====== Material provided ======
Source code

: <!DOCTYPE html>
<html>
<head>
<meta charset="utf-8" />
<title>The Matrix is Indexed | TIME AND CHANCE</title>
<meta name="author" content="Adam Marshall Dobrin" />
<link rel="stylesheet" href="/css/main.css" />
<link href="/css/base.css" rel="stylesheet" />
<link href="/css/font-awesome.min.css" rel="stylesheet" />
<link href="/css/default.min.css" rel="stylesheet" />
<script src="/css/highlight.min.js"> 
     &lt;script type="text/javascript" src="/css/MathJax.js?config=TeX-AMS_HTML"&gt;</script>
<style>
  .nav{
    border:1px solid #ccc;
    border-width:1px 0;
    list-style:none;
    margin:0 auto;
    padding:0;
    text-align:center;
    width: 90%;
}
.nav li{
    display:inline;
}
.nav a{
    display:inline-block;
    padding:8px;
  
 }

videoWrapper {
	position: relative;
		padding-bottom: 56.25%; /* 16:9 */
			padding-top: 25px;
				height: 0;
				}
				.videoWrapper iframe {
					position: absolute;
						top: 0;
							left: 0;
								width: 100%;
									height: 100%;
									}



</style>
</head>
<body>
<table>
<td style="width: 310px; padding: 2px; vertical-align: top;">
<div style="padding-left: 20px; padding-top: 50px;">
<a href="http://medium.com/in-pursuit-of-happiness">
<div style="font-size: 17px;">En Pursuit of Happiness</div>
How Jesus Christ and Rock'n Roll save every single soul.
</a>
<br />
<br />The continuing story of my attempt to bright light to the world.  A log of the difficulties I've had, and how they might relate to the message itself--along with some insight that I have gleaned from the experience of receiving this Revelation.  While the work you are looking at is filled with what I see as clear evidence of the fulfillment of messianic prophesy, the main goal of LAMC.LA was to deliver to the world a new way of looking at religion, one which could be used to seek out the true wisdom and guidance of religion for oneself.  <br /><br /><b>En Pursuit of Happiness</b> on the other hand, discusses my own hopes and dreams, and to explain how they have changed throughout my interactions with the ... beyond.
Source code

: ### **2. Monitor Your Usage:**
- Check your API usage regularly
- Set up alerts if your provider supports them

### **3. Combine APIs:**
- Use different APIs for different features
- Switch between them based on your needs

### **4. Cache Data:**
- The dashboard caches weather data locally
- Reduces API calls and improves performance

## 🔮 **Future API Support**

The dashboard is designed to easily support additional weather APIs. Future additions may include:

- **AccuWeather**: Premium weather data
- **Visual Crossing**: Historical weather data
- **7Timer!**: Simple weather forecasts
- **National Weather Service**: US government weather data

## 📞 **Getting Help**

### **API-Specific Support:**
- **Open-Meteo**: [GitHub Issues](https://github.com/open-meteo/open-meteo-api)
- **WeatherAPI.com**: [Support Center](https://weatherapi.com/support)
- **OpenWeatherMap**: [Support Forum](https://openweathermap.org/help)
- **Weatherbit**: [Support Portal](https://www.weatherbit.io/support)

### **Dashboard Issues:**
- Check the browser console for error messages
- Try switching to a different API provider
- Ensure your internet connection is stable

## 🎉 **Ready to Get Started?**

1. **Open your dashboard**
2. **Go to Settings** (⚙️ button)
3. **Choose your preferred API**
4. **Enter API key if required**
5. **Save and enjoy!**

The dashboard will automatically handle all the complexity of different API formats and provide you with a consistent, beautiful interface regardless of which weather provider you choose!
======
> **What is needed**
Return the records in their entirety. Keep every character as it is.

> **Your response**
Source code

: <!DOCTYPE html>
<html>
<head>
<meta charset="utf-8" />
<title>The Matrix is Indexed | TIME AND CHANCE</title>
<meta name="author" content="Adam Marshall Dobrin" />
<link rel="stylesheet" href="/css/main.css" />
<link href="/css/base.css" rel="stylesheet" />
<link href="/css/font-awesome.min.css" rel="stylesheet" />
<link href="/css/default.min.css" rel="stylesheet" />
<script src="/css/highlight.min.js"> 
     &lt;script type="text/javascript" src="/css/MathJax.js?config=TeX-AMS_HTML"&gt;</script>
<style>
  .nav{
    border:1px solid #ccc;
    border-width:1px 0;
    list-style:none;
    margin:0 auto;
    padding:0;
    text-align:center;
    width: 90%;
}
.nav li{
    display:inline;
}
.nav a{
    display:inline-block;
    padding:8px;
  
 }

videoWrapper {
	position: relative;
		padding-bottom: 56.25%; /* 16:9 */
			padding-top: 25px;
				height: 0;
				}
				.videoWrapper iframe {
					position: absolute;
						top: 0;
							left: 0;
								width: 100%;
									height: 100%;
									}



</style>
</head>
<body>
<table>
<td style="width: 310px; padding: 2px; vertical-align: top;">
<div style="padding-left: 20px; padding-top: 50px;">
<a href="http://medium.com/in-pursuit-of-happiness">
<div style="font-size: 17px;">En Pursuit of Happiness</div>
How Jesus Christ and Rock'n Roll save every single soul.
</a>
<br />
<br />The continuing story of my attempt to bright light to the world.  A log of the difficulties I've had, and how they might relate to the message itself--along with some insight that I have gleaned from the experience of receiving this Revelation.  While the work you are looking at is filled with what I see as clear evidence of the fulfillment of messianic prophesy, the main goal of LAMC.LA was to deliver to the world a new way of looking at religion, one which could be used to seek out the true wisdom and guidance of religion for oneself.  <br /><br /><b>En Pursuit of Happiness</b> on the other hand, discusses my own hopes and dreams, and to explain how they have changed throughout my interactions with the ... beyond.
Source code

: ### **2. Monitor Your Usage:**
- Check your API usage regularly
- Set up alerts if your provider supports them

### **3. Combine APIs:**
- Use different APIs for different features
- Switch between them based on your needs

### **4. Cache Data:**
- The dashboard caches weather data locally
- Reduces API calls and improves performance

## 🔮 **Future API Support**

The dashboard is designed to easily support additional weather APIs. Future additions may include:

- **AccuWeather**: Premium weather data
- **Visual Crossing**: Historical weather data
- **7Timer!**: Simple weather forecasts
- **National Weather Service**: US government weather data

## 📞 **Getting Help**

### **API-Specific Support:**
- **Open-Meteo**: [GitHub Issues](https://github.com/open-meteo/open-meteo-api)
- **WeatherAPI.com**: [Support Center](https://weatherapi.com/support)
- **OpenWeatherMap**: [Support Forum](https://openweathermap.org/help)
- **Weatherbit**: [Support Portal](https://www.weatherbit.io/support)

### **Dashboard Issues:**
- Check the browser console for error messages
- Try switching to a different API provider
- Ensure your internet connection is stable

## 🎉 **Ready to Get Started?**

1. **Open your dashboard**
2. **Go to Settings** (⚙️ button)
3. **Choose your preferred API**
4. **Enter API key if required**
5. **Save and enjoy!**

The dashboard will automatically handle all the complexity of different API formats and provide you with a consistent, beautiful interface regardless of which weather provider you choose!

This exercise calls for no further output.